*Exercise description*. Extend the passage below on identifying assumptions, starting right after its last sentence.

*Page text*.
Why Identifying Assumptions is Difficult

We often defend our assumptions as facts. This makes it difficult to:

  • Recognize them.
  • Accept that they are open to question.
  • Engage with differing views.

Sometimes, being told that we are assuming something can provoke defensiveness: “No, this is a fact!”

This is why the practice of critical reflection often starts with analyzing others’ ideas before our own. It’s easier to build skill and emotional distance.

A Practical Example

Statement: “Everyone wants their children to become responsible adults. To ensure this, we must reward them for good behavior and punish them for bad behavior.”

Causal Assumptions:

  • Rewards and punishments lead to responsible behavior.

Prescriptive Assumptions:

  • We should reward good behavior.
  • We must punish bad behavior.

Paradigmatic Assumptions:

  • Children learn through external control.

*Given data*.
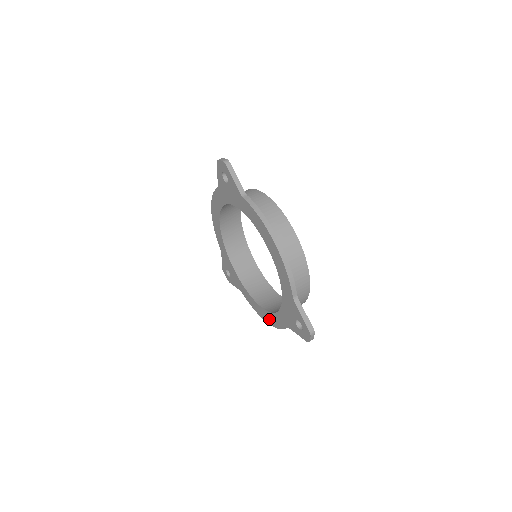
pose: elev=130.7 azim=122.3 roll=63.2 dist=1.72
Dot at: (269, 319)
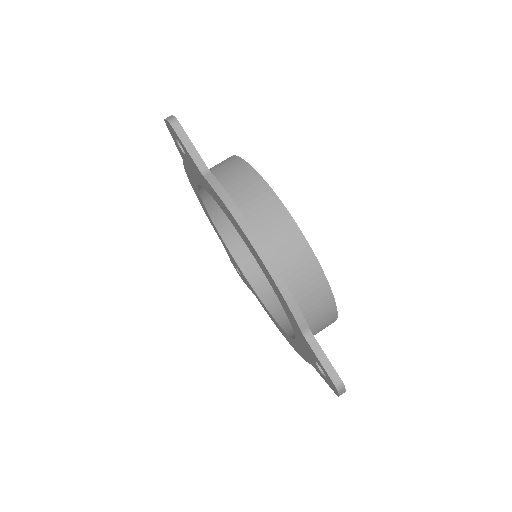
Dot at: (290, 342)
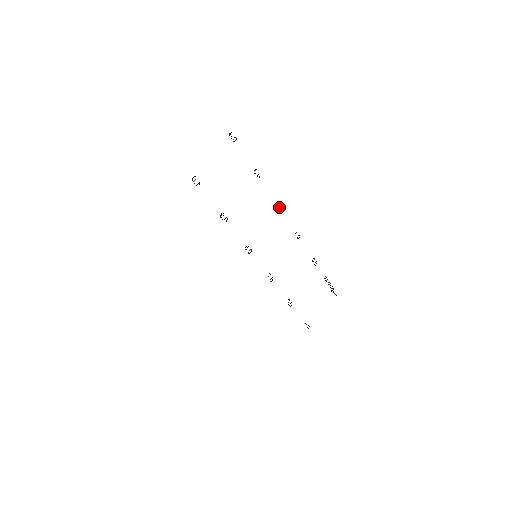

*Answer for the task*.
  • Responsibility can be engineered by managing visible behavior.
  • Human beings respond to behavioral conditioning like reward/punishment.

The reflection doesn’t stop at identifying assumptions. We must now ask:

  • Are these assumptions valid across all contexts?
  • Do they reflect how children actually internalize values?
  • What are alternate paradigms (e.g., intrinsic motivation, modeling, meaningful dialogue)?

Building the Habit of Critical Reflection

  • Practice in safe environments: Start by analyzing statements you’re not emotionally attached to.
  • Use group discussion: Peer feedback often surfaces assumptions we miss.
  • Ask reflective questions:
  • What am I taking for granted?
  • What belief is behind this conclusion?
  • Could someone view this differently? Why?

Over time, critical reflection becomes a lens through which you see the world. It is the cornerstone of conscious living, ethical decision-making, and meaningful change.

Conclusion

To critically reflect is to courageously question our invisible maps of reality. It requires humility to uncover assumptions, intellectual honesty to test them, and openness to change. Whether in education, parenting, leadership, or faith, critical reflection enables us to live with clarity, integrity, and deeper understanding.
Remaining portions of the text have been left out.